Phase IIIb Clinical Trial of Quadrivalent Recombinant Human Papillomavirus Vaccine (Hansenulapolymorpha) for Age/Immunization Schedule Bridging

Phase 3

Not yet recruiting

• Conditions: Human Papillomavirus (HPV) Infection; HPV (Human Papillomavirus)-Associated Carcinoma
• Interventions: Biological: 3 doses of vaccine Quadrivalent Recombinant Human Papillomavirus Vaccine (Hansenulapolymorpha); Biological: 2 doses of vaccine Quadrivalent Recombinant Human Papillomavirus Vaccine (Hansenulapolymorpha)
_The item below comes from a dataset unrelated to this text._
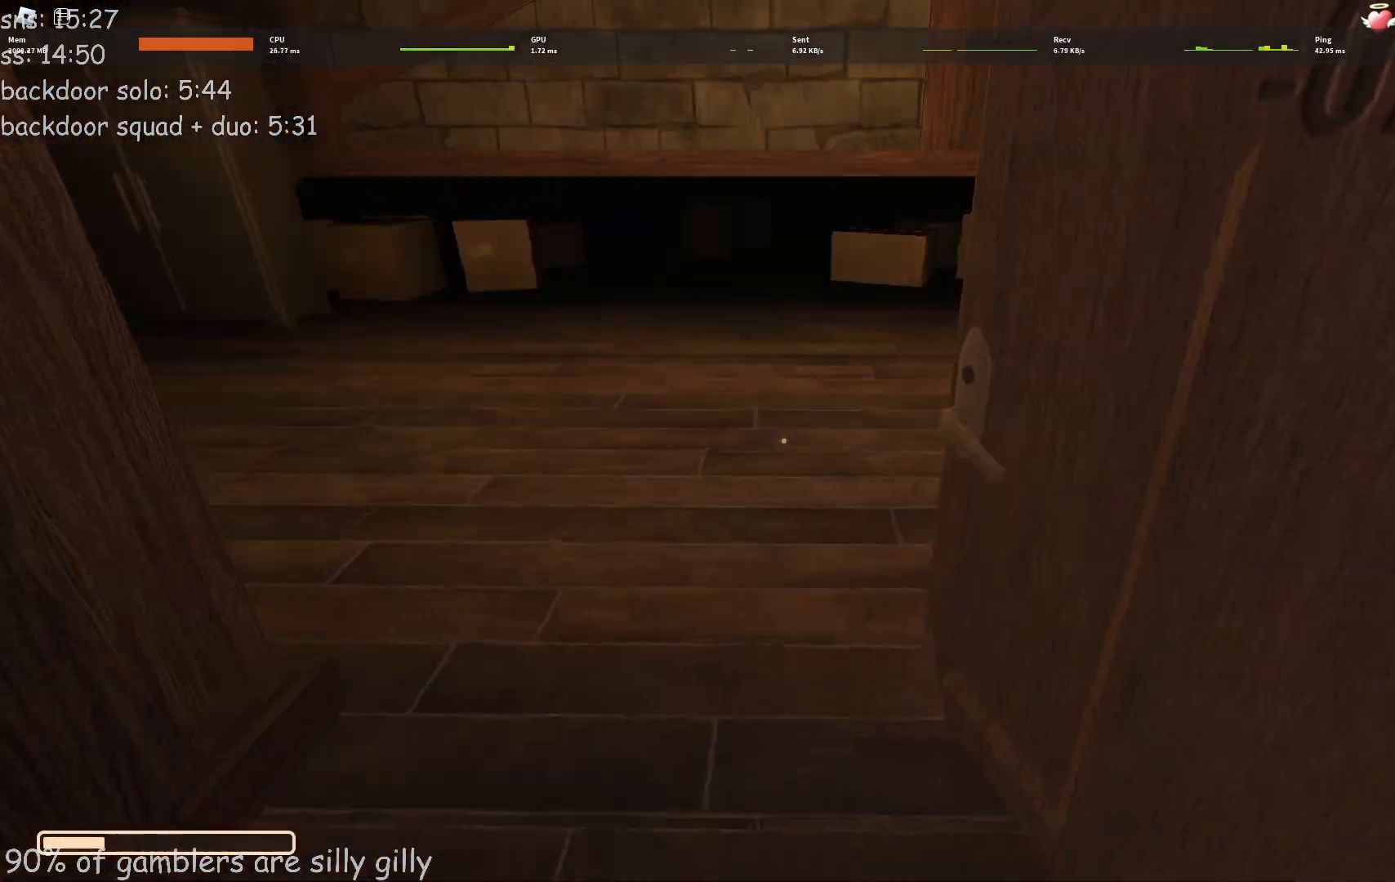
{"keys": ["d", "w"], "events": [[333, "d", "down"]]}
• Registration Number: NCT06632912
• Lead Sponsor: National Vaccine and Serum Institute, China

Brief Summary

This vaccine was jointly developed by Chengdu Institute of Biological Products Co., Ltd. and National Vaccine and Serum Institute, China, is co-sponsoring this clinical trial.

This trial plans to enroll 1,800 female subjects aged 9-26 years, 600 in each of the 18-26 years old 3-dose group, 9-17 years old 3-dose group and 9-14 years old 2-dose group.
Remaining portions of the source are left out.